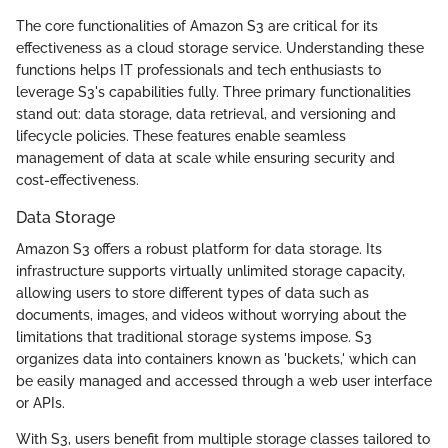
The core functionalities of Amazon S3 are critical for its
effectiveness as a cloud storage service. Understanding these
functions helps IT professionals and tech enthusiasts to
leverage S3's capabilities fully. Three primary functionalities
stand out: data storage, data retrieval, and versioning and
lifecycle policies. These features enable seamless
management of data at scale while ensuring security and
cost-effectiveness.
Data Storage
Amazon S3 offers a robust platform for data storage. Its
infrastructure supports virtually unlimited storage capacity,
allowing users to store different types of data such as
documents, images, and videos without worrying about the
limitations that traditional storage systems impose. S3
organizes data into containers known as 'buckets,' which can
be easily managed and accessed through a web user interface
or APIs.
With S3, users benefit from multiple storage classes tailored to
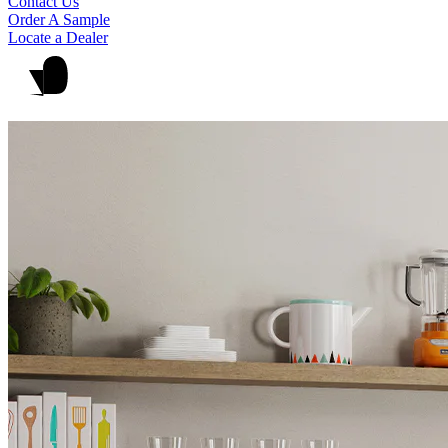
Contact Us
Order A Sample
Locate a Dealer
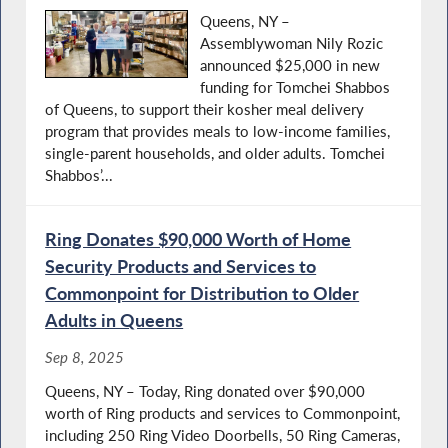
Queens, NY –
Assemblywoman Nily Rozic
announced $25,000 in new
funding for Tomchei Shabbos
of Queens, to support their kosher meal delivery
program that provides meals to low-income families,
single-parent households, and older adults. Tomchei
Shabbos’...
Ring Donates $90,000 Worth of Home
Security Products and Services to
Commonpoint for Distribution to Older
Adults in Queens
Sep 8, 2025
Queens, NY – Today, Ring donated over $90,000
worth of Ring products and services to Commonpoint,
including 250 Ring Video Doorbells, 50 Ring Cameras,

········

**Exercise details**
An exact copy of the entries, minus the pictures, is what to return.

**Finished exercise**
The core functionalities of Amazon S3 are critical for its
effectiveness as a cloud storage service. Understanding these
functions helps IT professionals and tech enthusiasts to
leverage S3's capabilities fully. Three primary functionalities
stand out: data storage, data retrieval, and versioning and
lifecycle policies. These features enable seamless
management of data at scale while ensuring security and
cost-effectiveness.
Data Storage
Amazon S3 offers a robust platform for data storage. Its
infrastructure supports virtually unlimited storage capacity,
allowing users to store different types of data such as
documents, images, and videos without worrying about the
limitations that traditional storage systems impose. S3
organizes data into containers known as 'buckets,' which can
be easily managed and accessed through a web user interface
or APIs.
With S3, users benefit from multiple storage classes tailored to
Contact Us
Order A Sample
Locate a Dealer
Queens, NY –
Assemblywoman Nily Rozic
announced $25,000 in new
funding for Tomchei Shabbos
of Queens, to support their kosher meal delivery
program that provides meals to low-income families,
single-parent households, and older adults. Tomchei
Shabbos’...
Ring Donates $90,000 Worth of Home
Security Products and Services to
Commonpoint for Distribution to Older
Adults in Queens
Sep 8, 2025
Queens, NY – Today, Ring donated over $90,000
worth of Ring products and services to Commonpoint,
including 250 Ring Video Doorbells, 50 Ring Cameras,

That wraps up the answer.